裸の女

「お侍さん。ねえ、お侍さんてば!」


 朝食あさげが出来上がっても、男は死んだように眠り続けていた。そしてやはり、布団の中は怪しくうごめいたままだ。


「起きてる……のよね?」


 何かの悪ふざけなのだろうか。

 相手が裸なのは百も承知ではあるが、このままでは、とてもらちが明かない。おみつは思いきって、掛布団を勢いよくめくり取る。


「お侍さん、いいかげんに起きて………………って、ええっ!?」



 裸だった。



 少しばかり肌が浅黒い、髪の長い裸の女が、男の股間に埋めた顔を小刻みに動かしていた。

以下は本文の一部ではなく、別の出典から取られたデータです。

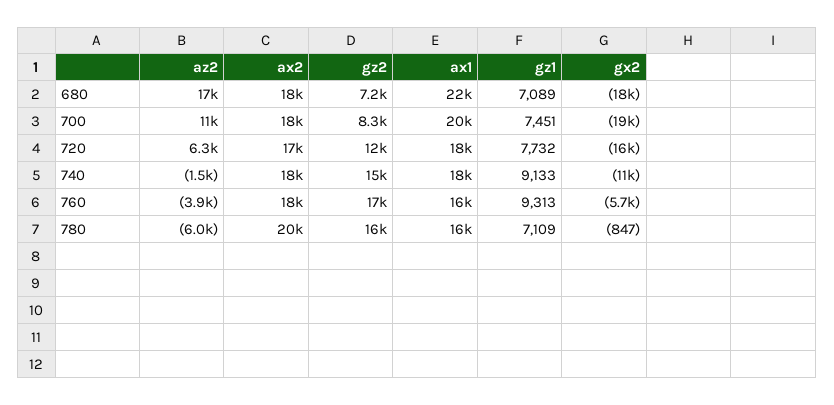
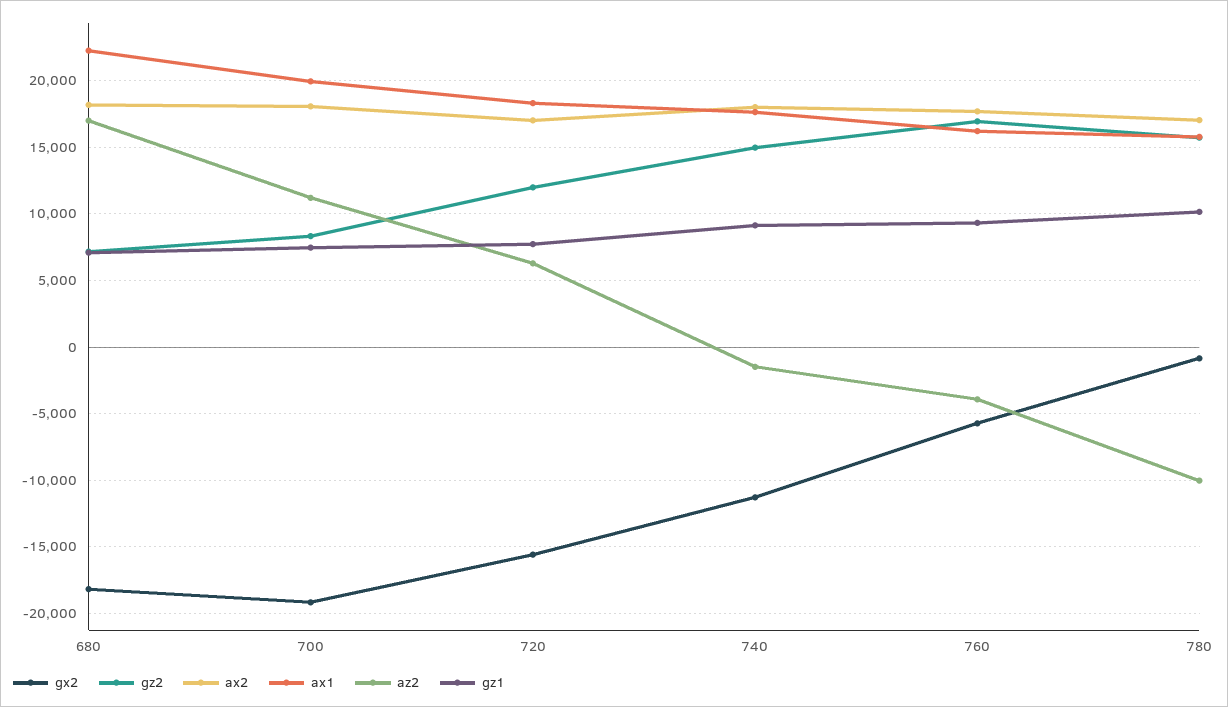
az2, 780: -6000 -> -10000
ax2, 780: 20000 -> 17000
gz1, 780: 7109 -> 10000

 握り固められた右手の指と深紅の唇から、淫猥な吸い付く音とよだれがわずかに漏れ出てもいる。

 おみつは、そんな光景に目を丸くして驚いた。

 女が男に何をしているのか、詳細まではわからなかったけれど、居なかったはずの裸の女の出現に、ひょっとして、ここまでの出来事すべてがキツネの仕業ではないかと、疑いかけたそのとき──

 眠る男が小さくうめいたかと思えば、女の動きが徐々に弱まっていき、喉を大きく鳴らして何かを飲み込んで止まった。

 そのままじっとして動かない女の丸められた背中を見下ろしつつ、おみつは「あの」と小さく声をかけてみる。


「あ……朝御飯が……作ったんですけど……食べます……?」


 そう言い終えるまえに、女はおみつに美しい顔を向ける。

 歳はおみつよりも、十ほど上であろうか。

 少しばかりのつり目、紅潮した頬と艶やかな唇が、大人の女の色気を十二分に醸し出している。


「朝御飯? もう食べたから要らないわよ」


 女が突然ケラケラと狂ったように笑いはじめたので、一応、おみつも顔だけ笑ってみせた。